The genetic test used for diagnosis of cystic fibrosis and prenatal testing can also be used to identify carriers of a cystic fibrosis gene mutation. Testing for cystic fibrosis gene mutations is reliable, and, with a 12-mutation panel, nearly 85% of possible severe mutations can be detected. It can be performed using a painless cheek swab. However, testing for carrier status is generally not offered in Australia to couples without a family history, and most of those who carry a mutation do not know until an affected child is born. While we acknowledge the benefits of newborn screening, we believe it would be better to offer cystic fibrosis gene mutation screening to all couples, before they had their first baby with cystic fibrosis.

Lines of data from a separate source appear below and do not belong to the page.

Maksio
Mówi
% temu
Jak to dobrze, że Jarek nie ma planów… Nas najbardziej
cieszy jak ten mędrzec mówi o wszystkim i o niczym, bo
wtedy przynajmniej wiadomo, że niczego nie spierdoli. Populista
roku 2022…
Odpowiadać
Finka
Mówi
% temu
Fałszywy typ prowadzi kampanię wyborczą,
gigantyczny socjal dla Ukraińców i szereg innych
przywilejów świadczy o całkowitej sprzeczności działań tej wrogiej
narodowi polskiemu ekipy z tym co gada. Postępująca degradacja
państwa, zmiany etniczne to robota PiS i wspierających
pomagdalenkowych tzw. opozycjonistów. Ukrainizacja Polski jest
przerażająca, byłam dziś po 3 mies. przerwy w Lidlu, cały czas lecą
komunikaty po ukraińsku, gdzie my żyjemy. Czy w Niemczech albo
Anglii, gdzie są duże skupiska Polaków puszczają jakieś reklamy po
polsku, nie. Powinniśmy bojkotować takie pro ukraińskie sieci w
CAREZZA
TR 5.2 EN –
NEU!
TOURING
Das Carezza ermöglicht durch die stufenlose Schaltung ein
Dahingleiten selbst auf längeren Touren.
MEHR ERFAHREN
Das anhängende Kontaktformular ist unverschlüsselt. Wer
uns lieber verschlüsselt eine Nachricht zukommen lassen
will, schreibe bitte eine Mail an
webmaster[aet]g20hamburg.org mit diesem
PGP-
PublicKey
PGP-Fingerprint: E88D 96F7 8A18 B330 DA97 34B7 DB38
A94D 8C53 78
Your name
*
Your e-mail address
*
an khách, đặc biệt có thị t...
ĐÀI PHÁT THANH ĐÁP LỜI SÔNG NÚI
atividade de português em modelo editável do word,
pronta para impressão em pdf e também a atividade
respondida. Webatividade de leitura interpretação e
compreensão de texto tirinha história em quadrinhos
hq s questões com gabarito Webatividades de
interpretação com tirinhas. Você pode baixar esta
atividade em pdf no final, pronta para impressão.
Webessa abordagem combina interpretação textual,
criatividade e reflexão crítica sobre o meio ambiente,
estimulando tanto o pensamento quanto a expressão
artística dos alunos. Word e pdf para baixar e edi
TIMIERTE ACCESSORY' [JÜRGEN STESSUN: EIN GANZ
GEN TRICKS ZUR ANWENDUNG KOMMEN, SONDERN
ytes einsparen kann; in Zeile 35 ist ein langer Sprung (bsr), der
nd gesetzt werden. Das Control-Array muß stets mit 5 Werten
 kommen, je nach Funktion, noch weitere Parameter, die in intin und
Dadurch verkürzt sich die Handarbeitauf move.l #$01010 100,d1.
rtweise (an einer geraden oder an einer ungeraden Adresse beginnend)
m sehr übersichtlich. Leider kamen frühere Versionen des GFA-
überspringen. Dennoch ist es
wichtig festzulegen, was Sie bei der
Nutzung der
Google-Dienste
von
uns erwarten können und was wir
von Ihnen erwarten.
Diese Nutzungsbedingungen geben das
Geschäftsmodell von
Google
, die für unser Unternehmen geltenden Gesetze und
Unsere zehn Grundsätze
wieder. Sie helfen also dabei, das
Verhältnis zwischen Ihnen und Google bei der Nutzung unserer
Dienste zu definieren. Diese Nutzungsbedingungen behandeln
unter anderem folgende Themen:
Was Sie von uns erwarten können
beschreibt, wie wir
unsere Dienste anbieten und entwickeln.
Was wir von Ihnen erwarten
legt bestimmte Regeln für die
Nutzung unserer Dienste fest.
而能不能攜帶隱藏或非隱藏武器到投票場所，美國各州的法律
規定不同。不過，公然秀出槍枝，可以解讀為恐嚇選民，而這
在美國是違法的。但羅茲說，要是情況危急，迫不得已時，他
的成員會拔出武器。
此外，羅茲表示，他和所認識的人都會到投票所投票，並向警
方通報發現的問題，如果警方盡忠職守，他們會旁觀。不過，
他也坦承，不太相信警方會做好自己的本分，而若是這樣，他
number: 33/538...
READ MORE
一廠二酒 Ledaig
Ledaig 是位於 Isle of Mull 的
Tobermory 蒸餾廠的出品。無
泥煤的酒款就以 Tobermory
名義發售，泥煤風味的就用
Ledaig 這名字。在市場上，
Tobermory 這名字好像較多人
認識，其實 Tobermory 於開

Prenatal screening for a variety of conditions is routine in Australia. All women have a full blood count early in pregnancy, and those who are iron replete with a low mean cell volume are tested for thalassaemia carrier status. The outcome is that it is now uncommon for babies to be born with thalassaemia. Prenatal screening for Down syndrome (using a combination of ultrasound examination and measurement of serum markers) has been offered since 1996, and more than two-thirds of pregnant women in Victoria participate in this screening. Populations with a high frequency of genetic conditions such as Tay–Sachs disease are also offered prenatal or preconceptual screening. Paradoxically, the carrier frequency of cystic fibrosis in the general Australian population is almost the same as the carrier frequency of Tay–Sachs disease in the Ashkenazi Jewish population.5 Lack of awareness about cystic fibrosis no doubt contributes to the lack of community pressure to screen.

A successful prenatal screening program for cystic fibrosis has been pursued in Edinburgh for many years.6 This program uses a model of couple testing for carrier status with the offer of prenatal genetic testing of the fetus when both partners are carriers and has halved the incidence of cystic fibrosis in that community.7 Uptake of the service is 80%,6 similar to the uptake in a smaller Dutch study.8 In Victoria, 67% of couples with an infant with cystic fibrosis have used prenatal testing for subsequent pregnancies.9 Some families have opted for pre-implantation genetic diagnosis (with in-vitro fertilisation technology) to avoid pregnancy termination.

We advocate a cystic fibrosis screening program in which both parents are encouraged to be screened at the same time, which will give the most accurate risk assessment of the couple having a baby with cystic fibrosis (Box). Ideally, screening would be performed before conception, to allow the couple time to decide on the best reproductive option. In reality, many women do not present for pre-pregnancy assessment, so a screening model that allows prenatal testing of the couple should remain available. Furthermore, we advocate that both parents receive their individual carrier result to maximise the opportunities for cascade family testing. Any program offering carrier screening needs to include genetic counselling for carrier couples, individual carriers and relatives of carriers who may also wish to be tested.

Extensive data clearly demonstrate the cost effectiveness of cystic fibrosis screening. The lifetime cost of care for a patient with the condition outweighs the cost of screening women of child-bearing age.10,11

Cystic fibrosis carrier screening should be a federal initiative. Currently, the care of patients with cystic fibrosis and the newborn screening programs are state funded, and there is little incentive for a national program. A Medicare-rebatable test would allow universal access and encourage uptake. Surely, it is time to fund carrier screening for cystic fibrosis in Australia.